■神奈川県薬が調査
神奈川県薬剤師会と新潟薬科大学の小林大高教授が神奈川県内の60薬局を対象に行った疑義照会率に関する調査で、4.92%(速報値)という高い結果が得られていたことが分かった。日本薬剤師会が鹿村恵明氏(東京理科大学薬学部教授)への委託事業で行った「2015年度全国薬局疑義照会調査報告書」の疑義照会率2.56%に比べると倍近い数値だ。神奈川県薬の後藤知良副会長は、「疑義照会は薬剤師の権利であり、義務」と強調した上で、「薬剤師が医療安全に貢献している実態を早めに示したかった」と語った。

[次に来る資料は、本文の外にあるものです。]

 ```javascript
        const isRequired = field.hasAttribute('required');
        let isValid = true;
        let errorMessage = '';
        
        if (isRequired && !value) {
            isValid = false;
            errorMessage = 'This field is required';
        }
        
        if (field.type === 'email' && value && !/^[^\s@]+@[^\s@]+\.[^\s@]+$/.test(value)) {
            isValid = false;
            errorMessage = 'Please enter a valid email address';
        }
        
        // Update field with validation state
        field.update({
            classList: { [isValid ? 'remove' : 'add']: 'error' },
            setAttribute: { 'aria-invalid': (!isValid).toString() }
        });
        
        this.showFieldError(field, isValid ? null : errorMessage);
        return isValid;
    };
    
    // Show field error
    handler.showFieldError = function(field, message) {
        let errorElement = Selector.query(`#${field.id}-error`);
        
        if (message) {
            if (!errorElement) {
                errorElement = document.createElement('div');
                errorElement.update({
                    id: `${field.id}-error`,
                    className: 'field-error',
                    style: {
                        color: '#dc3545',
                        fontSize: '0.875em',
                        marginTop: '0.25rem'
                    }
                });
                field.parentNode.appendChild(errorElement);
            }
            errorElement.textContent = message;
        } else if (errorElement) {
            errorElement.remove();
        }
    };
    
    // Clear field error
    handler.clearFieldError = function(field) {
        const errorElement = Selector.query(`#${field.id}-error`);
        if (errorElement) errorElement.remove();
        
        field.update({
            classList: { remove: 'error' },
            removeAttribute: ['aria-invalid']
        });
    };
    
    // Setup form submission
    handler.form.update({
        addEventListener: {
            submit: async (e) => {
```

調査は、今年7月の1カ月間、県内60薬局(県薬の地域保健委員など)を対象に実施。57薬局から回答(回収率95%)を得て、9万9579枚(薬局平均1747枚)の処方箋に関する情報を得た。
その結果、疑義照会回数の合計は4900回、疑義照会率は4.92%で、「全国平均に比して非常に高い数値となった」とした上で、「調査対象となった薬局が処方箋の監査に積極的であることが予想される」と分析。一方で、地域内の医療機関が発行する処方箋が「十分に成熟していない可能性も示唆される」ともした。

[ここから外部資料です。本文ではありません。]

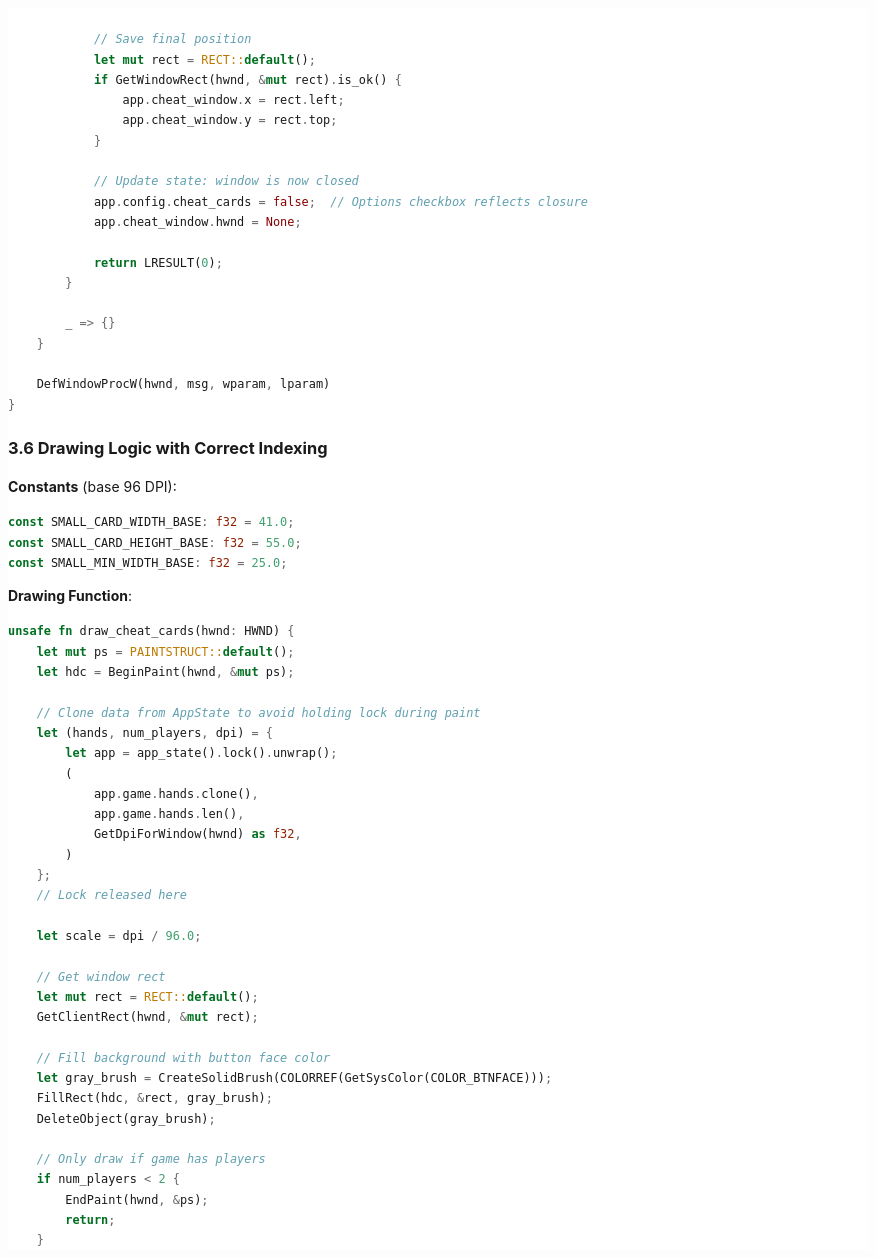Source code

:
 ```rust

            // Save final position
            let mut rect = RECT::default();
            if GetWindowRect(hwnd, &mut rect).is_ok() {
                app.cheat_window.x = rect.left;
                app.cheat_window.y = rect.top;
            }

            // Update state: window is now closed
            app.config.cheat_cards = false;  // Options checkbox reflects closure
            app.cheat_window.hwnd = None;

            return LRESULT(0);
        }

        _ => {}
    }

    DefWindowProcW(hwnd, msg, wparam, lparam)
}
```

### 3.6 Drawing Logic with Correct Indexing

**Constants** (base 96 DPI):
```rust
const SMALL_CARD_WIDTH_BASE: f32 = 41.0;
const SMALL_CARD_HEIGHT_BASE: f32 = 55.0;
const SMALL_MIN_WIDTH_BASE: f32 = 25.0;
```

**Drawing Function**:
```rust
unsafe fn draw_cheat_cards(hwnd: HWND) {
    let mut ps = PAINTSTRUCT::default();
    let hdc = BeginPaint(hwnd, &mut ps);

    // Clone data from AppState to avoid holding lock during paint
    let (hands, num_players, dpi) = {
        let app = app_state().lock().unwrap();
        (
            app.game.hands.clone(),
            app.game.hands.len(),
            GetDpiForWindow(hwnd) as f32,
        )
    };
    // Lock released here

    let scale = dpi / 96.0;

    // Get window rect
    let mut rect = RECT::default();
    GetClientRect(hwnd, &mut rect);

    // Fill background with button face color
    let gray_brush = CreateSolidBrush(COLORREF(GetSysColor(COLOR_BTNFACE)));
    FillRect(hdc, &rect, gray_brush);
    DeleteObject(gray_brush);

    // Only draw if game has players
    if num_players < 2 {
        EndPaint(hwnd, &ps);
        return;
    }
```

薬剤服用歴の記録や、患者・家族等からの情報等に基づいて薬剤師が医師に疑義照会を行い、実際に処方変更につながったケースを評価する「重複投薬・相互作用等防止加算」(30点)の算定割合も調査。4900回の全疑義照会のうち、20.51%(1005回)が同加算の対象となっていたことが分かった。
また、同加算の内訳について調査した結果、「残薬調整」が34.64%で最も多く、「薬歴照会による変更」が30.62%、外用剤の使用法未記載や、医師の単純な処方ミス、適用外および倍量処方などの「事務的変更」が25.2%、「相互作用にかかる変更」が7.02%、「用量変更」が6.62%、「効能効果にかかる変更」が5.62%だった。

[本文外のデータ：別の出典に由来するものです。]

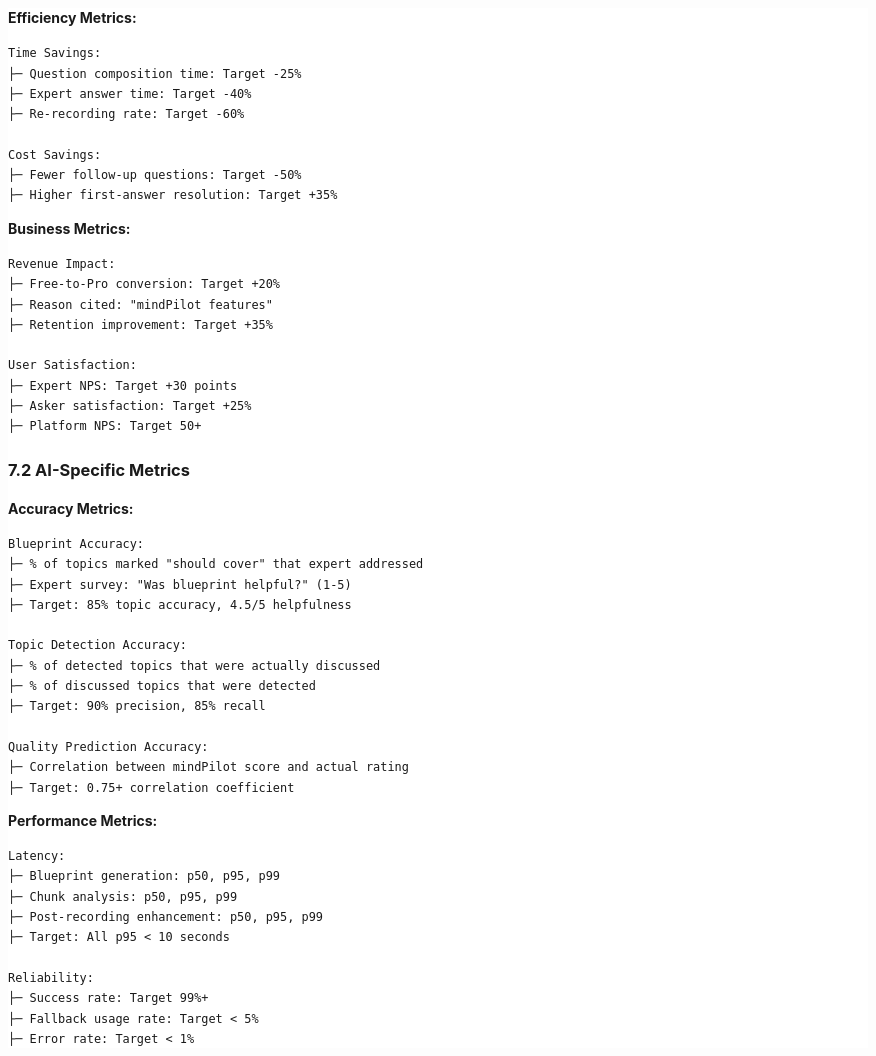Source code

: **Efficiency Metrics:**
```
Time Savings:
├─ Question composition time: Target -25%
├─ Expert answer time: Target -40%
├─ Re-recording rate: Target -60%

Cost Savings:
├─ Fewer follow-up questions: Target -50%
├─ Higher first-answer resolution: Target +35%
```

**Business Metrics:**
```
Revenue Impact:
├─ Free-to-Pro conversion: Target +20%
├─ Reason cited: "mindPilot features"
├─ Retention improvement: Target +35%

User Satisfaction:
├─ Expert NPS: Target +30 points
├─ Asker satisfaction: Target +25%
├─ Platform NPS: Target 50+
```

### 7.2 AI-Specific Metrics

**Accuracy Metrics:**
```
Blueprint Accuracy:
├─ % of topics marked "should cover" that expert addressed
├─ Expert survey: "Was blueprint helpful?" (1-5)
├─ Target: 85% topic accuracy, 4.5/5 helpfulness

Topic Detection Accuracy:
├─ % of detected topics that were actually discussed
├─ % of discussed topics that were detected
├─ Target: 90% precision, 85% recall

Quality Prediction Accuracy:
├─ Correlation between mindPilot score and actual rating
├─ Target: 0.75+ correlation coefficient
```

**Performance Metrics:**
```
Latency:
├─ Blueprint generation: p50, p95, p99
├─ Chunk analysis: p50, p95, p99
├─ Post-recording enhancement: p50, p95, p99
├─ Target: All p95 < 10 seconds

Reliability:
├─ Success rate: Target 99%+
├─ Fallback usage rate: Target < 5%
├─ Error rate: Target < 1%
```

後藤氏は、県独自の疑義照会調査を行った背景について、日薬の全国調査による疑義照会率2.56%に言及した上で、「そこまで低くないだろうという感覚があった」と説明。
また、今回、調査対象となったのは、同県薬の地域保健委員などを担当している薬局で、日頃から日常業務にしっかり取り組んでいる状況がうかがえるため、高い数値が出た可能性もあるが、「薬剤師が医療に貢献している実態が一定程度示せたのでは」とした。